Son izlenen ünlü CHP Genel Sekreteri Önder Sav. Sav Bolu eski Valisi Ali Serindağ’la makam odasında görüşürken Vakit Gazetesi aramaz mı… Sav da yanlışlıkla “yes” tuşuna basmaz mı… Vakit de 44 dakika boyunca dinleyip, dinlediklerini yazmaz mı… Vakit ne yapalım “yes tuşuna basmasaydı” demez mi…
Normal yani… Disiplin ve kontrol! Dinlemek izlemek izin almadan açıklamak etikmiş meğer.

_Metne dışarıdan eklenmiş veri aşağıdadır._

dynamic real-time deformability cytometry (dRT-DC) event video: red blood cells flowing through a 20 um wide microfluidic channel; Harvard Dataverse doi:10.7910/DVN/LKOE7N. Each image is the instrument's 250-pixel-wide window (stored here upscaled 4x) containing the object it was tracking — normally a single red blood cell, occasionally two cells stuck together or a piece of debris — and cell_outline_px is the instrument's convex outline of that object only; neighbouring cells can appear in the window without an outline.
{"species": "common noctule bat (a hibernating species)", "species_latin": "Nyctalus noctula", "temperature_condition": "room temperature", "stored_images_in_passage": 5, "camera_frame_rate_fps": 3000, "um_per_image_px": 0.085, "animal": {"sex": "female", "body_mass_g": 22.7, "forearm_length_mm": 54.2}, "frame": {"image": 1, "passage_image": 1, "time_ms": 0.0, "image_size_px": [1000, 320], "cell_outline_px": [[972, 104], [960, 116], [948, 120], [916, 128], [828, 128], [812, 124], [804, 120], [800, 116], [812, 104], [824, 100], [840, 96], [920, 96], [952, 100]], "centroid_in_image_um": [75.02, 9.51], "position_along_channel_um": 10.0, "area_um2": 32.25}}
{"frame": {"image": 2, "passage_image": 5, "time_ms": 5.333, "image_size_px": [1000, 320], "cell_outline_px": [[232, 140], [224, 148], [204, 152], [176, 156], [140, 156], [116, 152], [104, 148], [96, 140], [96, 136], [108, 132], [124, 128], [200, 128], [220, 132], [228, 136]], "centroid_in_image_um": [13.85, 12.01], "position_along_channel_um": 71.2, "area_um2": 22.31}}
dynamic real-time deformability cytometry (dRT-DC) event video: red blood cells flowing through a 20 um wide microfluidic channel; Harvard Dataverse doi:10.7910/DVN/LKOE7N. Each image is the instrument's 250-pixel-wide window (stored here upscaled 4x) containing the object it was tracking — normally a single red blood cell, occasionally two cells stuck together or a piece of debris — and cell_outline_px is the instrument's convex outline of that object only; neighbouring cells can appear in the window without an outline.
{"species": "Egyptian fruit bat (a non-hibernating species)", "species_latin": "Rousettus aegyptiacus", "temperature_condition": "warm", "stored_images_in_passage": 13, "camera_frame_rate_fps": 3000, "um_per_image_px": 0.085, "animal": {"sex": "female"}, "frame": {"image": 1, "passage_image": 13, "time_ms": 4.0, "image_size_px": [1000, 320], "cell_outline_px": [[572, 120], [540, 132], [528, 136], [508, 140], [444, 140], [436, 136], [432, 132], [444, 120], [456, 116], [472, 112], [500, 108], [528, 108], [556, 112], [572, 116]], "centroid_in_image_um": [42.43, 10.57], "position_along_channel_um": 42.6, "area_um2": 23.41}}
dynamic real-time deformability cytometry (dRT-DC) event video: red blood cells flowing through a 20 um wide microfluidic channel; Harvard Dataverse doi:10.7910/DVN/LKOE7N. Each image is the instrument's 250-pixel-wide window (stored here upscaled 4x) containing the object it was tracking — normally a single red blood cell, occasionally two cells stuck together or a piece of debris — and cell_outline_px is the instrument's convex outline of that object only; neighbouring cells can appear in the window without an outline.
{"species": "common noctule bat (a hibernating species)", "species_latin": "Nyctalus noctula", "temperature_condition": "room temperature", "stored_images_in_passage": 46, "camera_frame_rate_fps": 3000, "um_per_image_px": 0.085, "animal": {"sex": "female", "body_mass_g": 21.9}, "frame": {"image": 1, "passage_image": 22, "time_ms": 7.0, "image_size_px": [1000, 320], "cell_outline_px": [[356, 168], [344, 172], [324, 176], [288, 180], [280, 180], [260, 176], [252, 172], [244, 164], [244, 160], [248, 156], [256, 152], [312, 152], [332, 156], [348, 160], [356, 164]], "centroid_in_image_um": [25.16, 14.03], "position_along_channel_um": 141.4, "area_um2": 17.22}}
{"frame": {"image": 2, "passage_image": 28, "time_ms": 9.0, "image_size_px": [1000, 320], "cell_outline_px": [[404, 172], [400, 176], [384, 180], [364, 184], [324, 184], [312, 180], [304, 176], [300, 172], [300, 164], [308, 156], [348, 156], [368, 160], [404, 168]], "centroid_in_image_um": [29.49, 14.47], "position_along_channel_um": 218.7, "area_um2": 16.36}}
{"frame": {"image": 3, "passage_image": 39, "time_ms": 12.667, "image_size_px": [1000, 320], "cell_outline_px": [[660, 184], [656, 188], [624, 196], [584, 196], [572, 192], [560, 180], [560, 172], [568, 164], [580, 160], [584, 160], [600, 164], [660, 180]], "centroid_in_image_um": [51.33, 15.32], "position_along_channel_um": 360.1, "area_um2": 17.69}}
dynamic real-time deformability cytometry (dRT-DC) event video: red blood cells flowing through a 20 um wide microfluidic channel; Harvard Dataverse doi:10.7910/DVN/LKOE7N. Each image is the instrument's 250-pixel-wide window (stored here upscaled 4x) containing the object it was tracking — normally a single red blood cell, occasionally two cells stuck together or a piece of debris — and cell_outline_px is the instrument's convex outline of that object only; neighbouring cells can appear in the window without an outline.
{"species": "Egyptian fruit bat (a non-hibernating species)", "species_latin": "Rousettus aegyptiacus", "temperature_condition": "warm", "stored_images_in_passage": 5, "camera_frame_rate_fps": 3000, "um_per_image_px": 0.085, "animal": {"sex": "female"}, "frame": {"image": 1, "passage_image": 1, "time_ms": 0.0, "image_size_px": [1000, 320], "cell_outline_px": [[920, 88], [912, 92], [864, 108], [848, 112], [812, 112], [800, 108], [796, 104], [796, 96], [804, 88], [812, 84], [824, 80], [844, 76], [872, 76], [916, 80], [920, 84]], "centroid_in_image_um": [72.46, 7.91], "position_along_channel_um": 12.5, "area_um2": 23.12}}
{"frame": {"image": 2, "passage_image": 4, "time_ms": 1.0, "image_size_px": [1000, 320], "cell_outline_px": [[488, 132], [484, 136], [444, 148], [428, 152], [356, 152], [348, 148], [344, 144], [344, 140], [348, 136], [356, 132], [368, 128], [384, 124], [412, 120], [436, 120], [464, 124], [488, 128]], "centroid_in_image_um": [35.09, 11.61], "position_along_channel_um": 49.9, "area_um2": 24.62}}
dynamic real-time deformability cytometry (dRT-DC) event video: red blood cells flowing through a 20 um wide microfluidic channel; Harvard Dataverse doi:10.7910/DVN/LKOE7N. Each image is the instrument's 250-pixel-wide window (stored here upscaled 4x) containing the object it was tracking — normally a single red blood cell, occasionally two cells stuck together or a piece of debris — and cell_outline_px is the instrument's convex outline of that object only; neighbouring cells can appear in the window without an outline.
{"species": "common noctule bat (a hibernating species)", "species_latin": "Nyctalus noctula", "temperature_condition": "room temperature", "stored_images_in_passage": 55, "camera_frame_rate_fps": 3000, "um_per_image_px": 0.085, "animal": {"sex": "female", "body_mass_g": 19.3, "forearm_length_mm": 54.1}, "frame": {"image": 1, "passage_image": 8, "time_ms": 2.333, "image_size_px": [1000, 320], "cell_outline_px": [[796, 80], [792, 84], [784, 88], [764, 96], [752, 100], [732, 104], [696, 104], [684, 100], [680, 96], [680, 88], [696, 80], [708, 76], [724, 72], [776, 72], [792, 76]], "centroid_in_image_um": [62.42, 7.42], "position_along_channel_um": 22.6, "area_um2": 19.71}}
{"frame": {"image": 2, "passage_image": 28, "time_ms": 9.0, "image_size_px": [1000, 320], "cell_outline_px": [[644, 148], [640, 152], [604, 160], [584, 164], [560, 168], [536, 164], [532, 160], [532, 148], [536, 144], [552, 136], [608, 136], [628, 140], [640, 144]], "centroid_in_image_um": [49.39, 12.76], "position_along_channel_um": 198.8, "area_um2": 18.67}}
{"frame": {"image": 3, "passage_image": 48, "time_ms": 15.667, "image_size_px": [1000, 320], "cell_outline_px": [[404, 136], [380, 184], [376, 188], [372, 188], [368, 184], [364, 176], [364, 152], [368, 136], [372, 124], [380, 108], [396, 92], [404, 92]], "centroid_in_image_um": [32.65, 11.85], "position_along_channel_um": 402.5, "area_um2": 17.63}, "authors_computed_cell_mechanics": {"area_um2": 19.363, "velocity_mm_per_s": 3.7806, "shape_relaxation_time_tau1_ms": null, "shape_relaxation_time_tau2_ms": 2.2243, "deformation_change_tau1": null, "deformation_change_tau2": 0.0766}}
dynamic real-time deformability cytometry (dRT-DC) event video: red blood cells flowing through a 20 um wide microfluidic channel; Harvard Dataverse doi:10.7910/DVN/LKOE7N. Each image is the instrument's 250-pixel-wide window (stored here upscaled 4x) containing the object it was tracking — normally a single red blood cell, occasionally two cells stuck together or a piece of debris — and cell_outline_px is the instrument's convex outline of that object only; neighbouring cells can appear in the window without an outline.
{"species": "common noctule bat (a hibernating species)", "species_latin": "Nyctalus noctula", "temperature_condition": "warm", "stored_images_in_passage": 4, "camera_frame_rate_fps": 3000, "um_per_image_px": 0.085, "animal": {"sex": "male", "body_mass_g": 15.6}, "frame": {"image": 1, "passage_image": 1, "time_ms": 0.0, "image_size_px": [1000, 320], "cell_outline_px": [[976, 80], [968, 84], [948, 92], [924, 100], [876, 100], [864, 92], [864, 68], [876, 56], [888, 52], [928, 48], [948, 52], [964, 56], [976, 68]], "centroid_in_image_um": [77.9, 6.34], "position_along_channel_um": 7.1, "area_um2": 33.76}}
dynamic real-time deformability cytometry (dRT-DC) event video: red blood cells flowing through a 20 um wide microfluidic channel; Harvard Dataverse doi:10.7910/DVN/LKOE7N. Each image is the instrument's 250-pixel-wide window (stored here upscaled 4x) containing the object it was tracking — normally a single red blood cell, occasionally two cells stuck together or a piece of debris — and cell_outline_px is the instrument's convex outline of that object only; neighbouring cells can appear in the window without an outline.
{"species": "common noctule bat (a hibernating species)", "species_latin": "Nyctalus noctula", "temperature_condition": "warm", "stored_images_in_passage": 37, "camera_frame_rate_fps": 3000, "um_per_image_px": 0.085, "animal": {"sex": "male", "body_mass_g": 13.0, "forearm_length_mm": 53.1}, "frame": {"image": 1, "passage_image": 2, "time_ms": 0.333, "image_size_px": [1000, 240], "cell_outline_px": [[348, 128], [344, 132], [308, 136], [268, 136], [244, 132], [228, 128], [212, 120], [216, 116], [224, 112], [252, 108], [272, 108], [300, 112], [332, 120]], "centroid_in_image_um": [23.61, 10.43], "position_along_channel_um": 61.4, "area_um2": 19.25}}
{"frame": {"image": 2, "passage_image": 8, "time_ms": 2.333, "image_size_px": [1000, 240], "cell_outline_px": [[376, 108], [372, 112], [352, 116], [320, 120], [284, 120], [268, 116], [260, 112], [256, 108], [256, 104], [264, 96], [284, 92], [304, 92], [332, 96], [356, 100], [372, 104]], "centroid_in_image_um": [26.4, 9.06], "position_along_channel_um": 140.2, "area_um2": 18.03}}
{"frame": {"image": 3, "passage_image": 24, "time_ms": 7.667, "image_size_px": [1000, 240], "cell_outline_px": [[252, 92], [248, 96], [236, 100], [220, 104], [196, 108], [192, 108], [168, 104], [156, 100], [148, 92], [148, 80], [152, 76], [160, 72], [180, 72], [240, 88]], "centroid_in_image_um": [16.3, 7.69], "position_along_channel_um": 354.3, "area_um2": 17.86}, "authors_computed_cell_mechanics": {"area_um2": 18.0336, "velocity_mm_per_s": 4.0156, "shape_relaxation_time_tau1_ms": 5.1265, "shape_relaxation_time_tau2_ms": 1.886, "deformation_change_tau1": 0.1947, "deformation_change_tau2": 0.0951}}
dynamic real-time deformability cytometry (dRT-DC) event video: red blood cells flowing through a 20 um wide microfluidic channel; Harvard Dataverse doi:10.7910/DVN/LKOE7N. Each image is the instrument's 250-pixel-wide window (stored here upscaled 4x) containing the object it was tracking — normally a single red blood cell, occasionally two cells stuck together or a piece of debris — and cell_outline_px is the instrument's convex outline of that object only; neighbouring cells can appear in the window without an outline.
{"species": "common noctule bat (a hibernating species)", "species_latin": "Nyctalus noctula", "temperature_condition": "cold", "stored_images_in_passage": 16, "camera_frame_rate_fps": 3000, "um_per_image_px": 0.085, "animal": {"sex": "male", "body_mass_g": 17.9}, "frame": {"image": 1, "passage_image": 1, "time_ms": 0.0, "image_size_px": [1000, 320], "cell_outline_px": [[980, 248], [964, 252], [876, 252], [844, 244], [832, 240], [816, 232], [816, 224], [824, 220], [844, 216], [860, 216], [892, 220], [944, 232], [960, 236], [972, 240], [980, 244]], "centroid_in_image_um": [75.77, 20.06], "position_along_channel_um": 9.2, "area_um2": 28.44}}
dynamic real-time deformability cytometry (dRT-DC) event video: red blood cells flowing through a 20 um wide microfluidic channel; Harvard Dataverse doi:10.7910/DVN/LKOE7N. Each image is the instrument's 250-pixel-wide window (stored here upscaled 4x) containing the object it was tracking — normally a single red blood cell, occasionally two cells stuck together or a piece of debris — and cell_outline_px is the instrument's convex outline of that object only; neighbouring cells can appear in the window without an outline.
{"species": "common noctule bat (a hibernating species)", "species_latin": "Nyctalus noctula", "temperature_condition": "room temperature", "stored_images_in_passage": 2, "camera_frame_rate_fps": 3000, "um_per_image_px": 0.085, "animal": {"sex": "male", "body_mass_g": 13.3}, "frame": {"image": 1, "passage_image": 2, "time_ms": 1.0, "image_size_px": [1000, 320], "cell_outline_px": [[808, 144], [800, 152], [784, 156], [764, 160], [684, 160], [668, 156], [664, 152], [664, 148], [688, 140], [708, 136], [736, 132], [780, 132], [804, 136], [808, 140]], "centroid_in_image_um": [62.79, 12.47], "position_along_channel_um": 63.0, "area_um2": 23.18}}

İstihbarat Daire Başkanlığı’nın tüm iletişim trafiğine takibe almış… Emniyet Genel Müdürlüğü “dinleme”nin adını “izleme” koymuş. “Dinleme” için ayrı ayrı mahkeme kararı gerekiyor, zahmetmli! “İzleme” için toplu izin yeterli. Neyse içime su serpildi. Bu satırları yazarken 3 ayda bir toplu izinler kalktı.
“Kişisel Verilerin Korunması Kanun Tasarısı” oldu bittiyle Meclis’e sunuldu. Tasarı “kişisel veri”yi “kimliği belirlenebilir gerçek ve tüzel kişilere ilişkin bütün bilgiler” olarak tanımlıyor bilgilerin nasıl toplanacağı, nasıl korunacağı, nasıl kullanılacağını düzenliyor. “Bütün bilgiler” ifadesinin, sadece nüfus kütüğü, öğrenim düzeyi, adres, iş, sabıka, vergi, pasaport gibi ‘teknik’ kayıtlardan ibaret olmadığı anlaşılıyor.
Yakında tüm bu bilgilere iş yeri amirinden polise kadar, muhatap olmak durumunda kaldığınız tüm kişi ve kurumlar erişebilecek. Amir, memurunun inancından, özel hayatındaki gelişmelere haberdar olabilecek.
“Yes” tuşuna bassan da basmasan da yanmışsın.